Hukum Bersumpah dengan Al-Quran

Di antara perkara yang ditanyakan oleh sebagian orang adalah mengenai hukum bersumpah dengan Al-Quran. Pasalnya, terdapat sebagian orang yang bersumpah bukan nama Allah, melainkan dengan Al-Quran. Misalnya, aku bersumpah, demi Al-Quran. Terkadang sebagain sambil memegang Al-Quran dan sebagian tidak. Sebenarnya, bagaimana hukum bersumpah dengan Al-Quran ini, apakah boleh?

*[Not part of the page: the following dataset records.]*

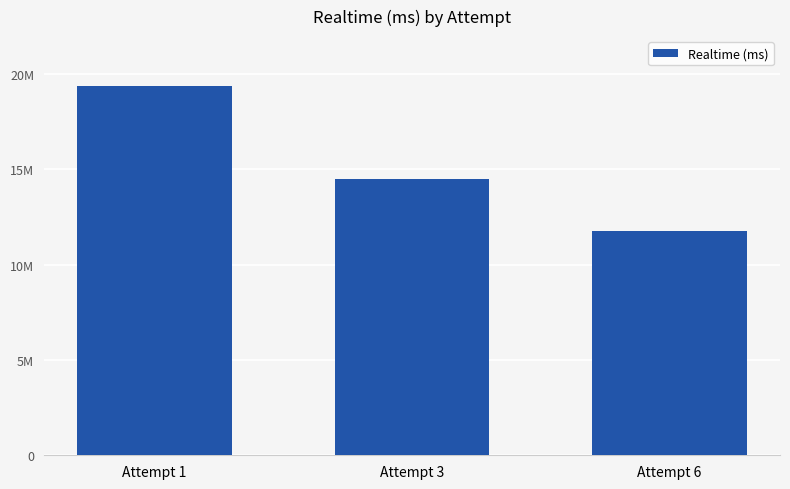

What is the value of the 2nd bar from the left?

14490572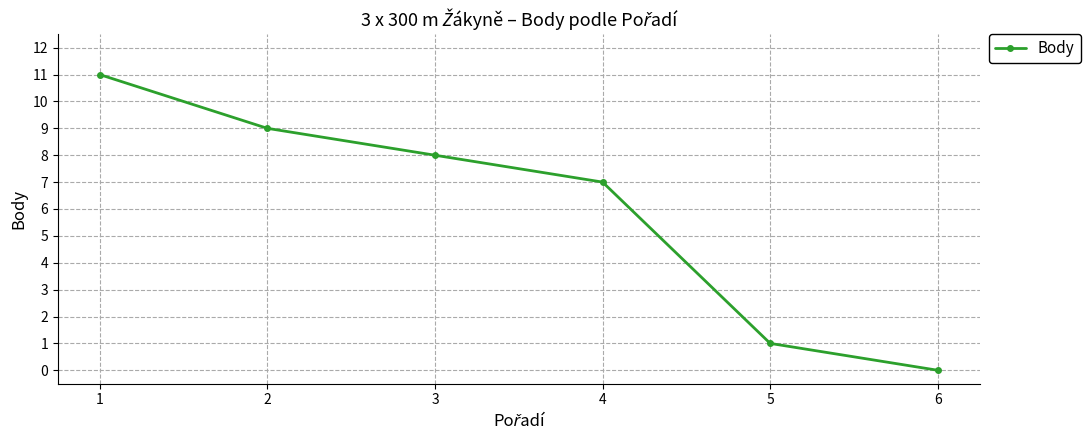

At which category does the chart reach its peak across all series?

1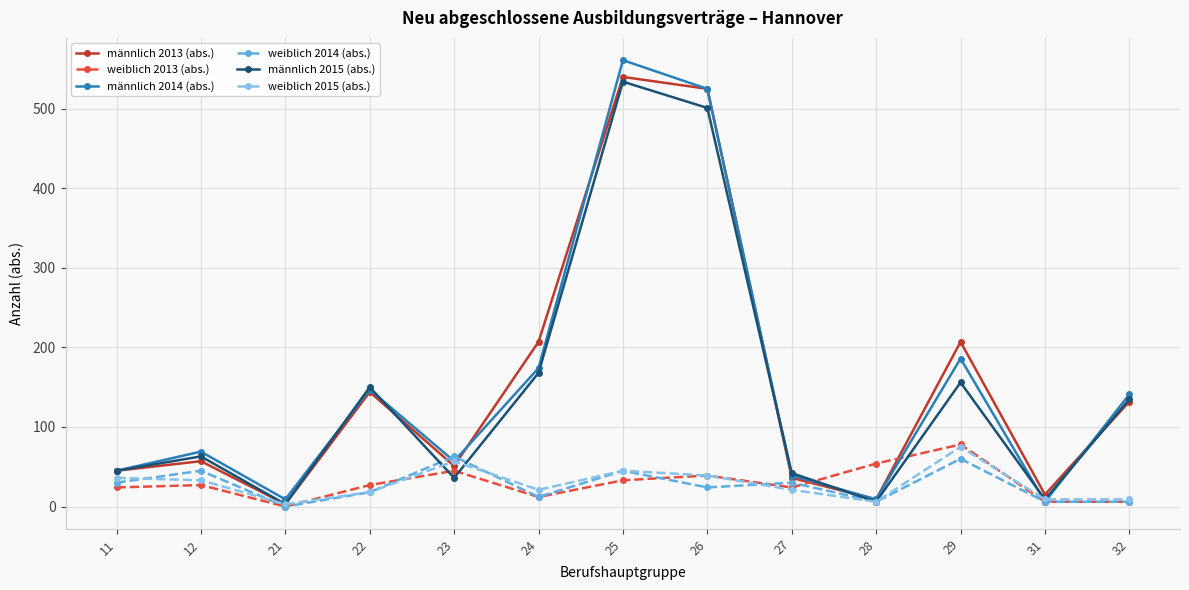

What is the difference between the second highest and second lowest values in the männlich 2015 (abs.) series?

495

Bersumpah dengan Al-Quran, baik sambil memegang Al-Quran atau tidak, hukumnya boleh dan sumpahnya sah. Karena itu, seseorang yang bersumpah dengan Al-Quran, maka dia wajib melaksanakan sumpahnya. Jika dia melanggar, maka dia wajib membayar kafarah sumpah.

Menurut para ulama, kebolehan bersumpah dengan Al-Quran ini didasarkan karena Al-Quran adalah kalam Allah, dan kalam Allah termasuk bagian dari sifat-sifat-Nya. Sementara bersumpah dengan salah satu sifat-Nya, termasuk dengan sifat kalam-Nya, adalah boleh dan sumpahnya sah, sebagaimana bersumpah dengan nama Allah itu sendiri.

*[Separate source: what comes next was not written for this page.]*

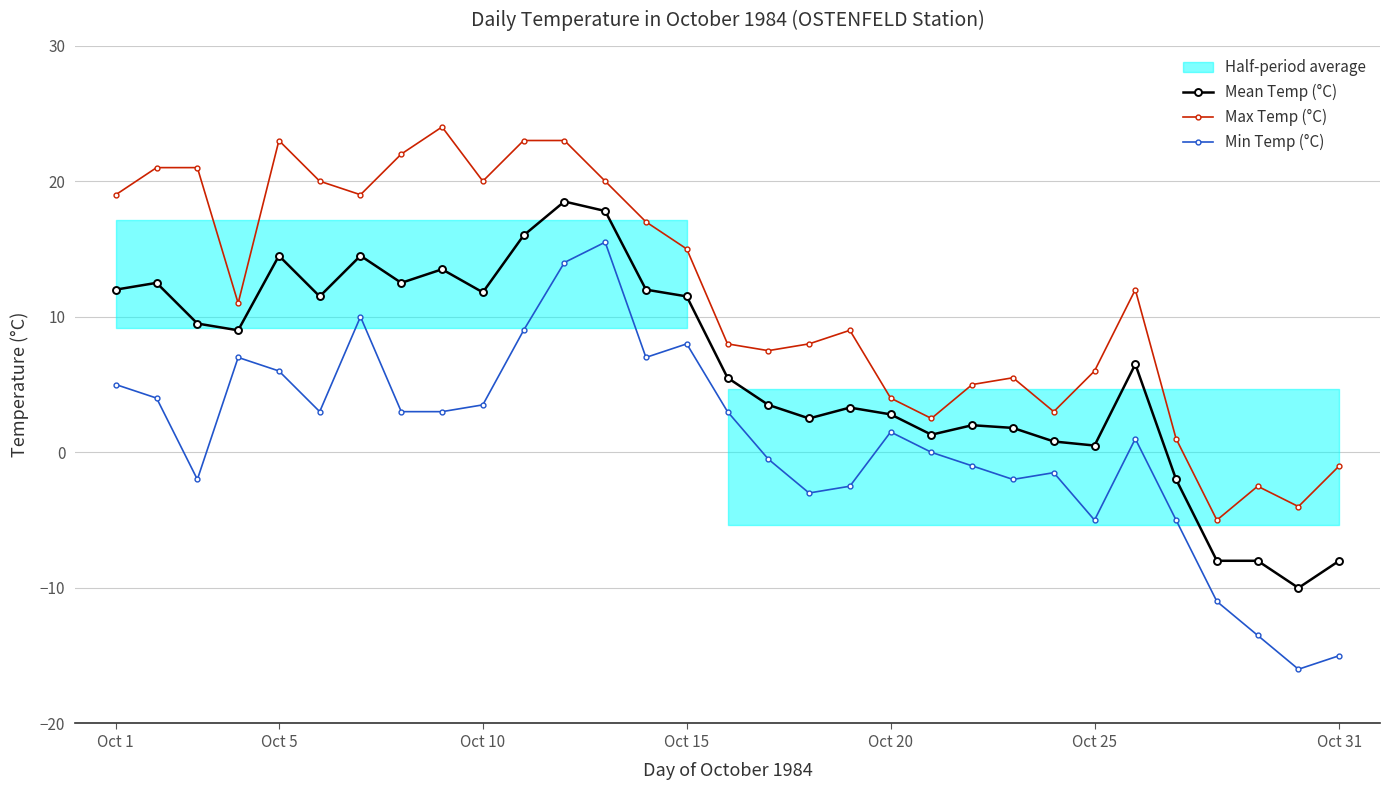

The value of Mean Temp (°C) at Oct 31 is -8.0. True or false?

True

Ini sebagaimana disebutkan oleh Imam Ibnu Qudamah dalam kitab Al-Mughni berikut;

إن الحلف بالقرآن يمين منعقدة تجب الكفارة بالحنث فيها. وبهذا قال ابن مسعود والحسن وقتادة ومالك الشافعي وأبو عبيد وعامة أهل العلم مستدلين بأن القرآن كلام الله وصفة من صفات ذاته تنعقد اليمين به كما لو قال: وجلال الله وعظمته

Sesungguhnya bersumpah dengan Al-Quran adalah sumpah yang sah, yang wajib membayar kafar jika dilanggar. Ini telah dikatakan oleh Ibnu Mas’ud, Al-Hasan Al-Bashri, Qatadah, Malik, Al-Syafii, Abu ‘Ubaid, dan kebanyakan para ulama. Mereka berdalil bahwa Al-Quran adalah kalam Allah dan termasuk bagian dari sifat dari sifat-sifat Dzat-Nya. Karena itu, bersumpah dengan Al-Quran adalah terjadi atau sah, sebagaimana jika bersumpah dengan kalimat ‘Demi kemuliaan Allah dan keagungan-Nya.

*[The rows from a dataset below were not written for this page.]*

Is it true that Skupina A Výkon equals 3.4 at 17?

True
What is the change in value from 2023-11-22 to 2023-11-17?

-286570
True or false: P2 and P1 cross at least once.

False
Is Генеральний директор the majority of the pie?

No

Dalam Darul Ifta’ Al-Mishriyah juga disebutkan sebagai berikut;

فإن الحلف بالقرآن العظيم قد تعارفه الناس في أيمانهم مثل الحلف بقولهم: والله العظيم، فيكون يمينًا؛ لأن القرآن كلام الله تعالى، وممن ذهب إلى ذلك العلامة محمد بن مقاتل، وقال: وبه أخذ الجمهور

Bersumpah dengan Al-Quran termasuk sumpah yang sudah biasa dilakukan oleh masyarakat, sebagaimana sumpah ‘Demi Allah Yang Maha Agung.’ Karena itu, bersumpah dengan Al-Quran adalah sah karena Al-Quran adalah kalam Allah. Di antara ulama yang berpendapat demikian adalah Muhammad bin Muqatil. Beliau juga berkata; Ini pendapat yang diambil oleh kebanyakan ulama.

Dengan demikian, bersumpah dengan Al-Quran hukumnya boleh. Sumpahnya wajib dilaksanakan dan tidak boleh dilanggar. Jika dilanggar, maka wajib membayar kafarah sumpah, seperti halnya bersumpah dengan nama Allah; Demi Allah.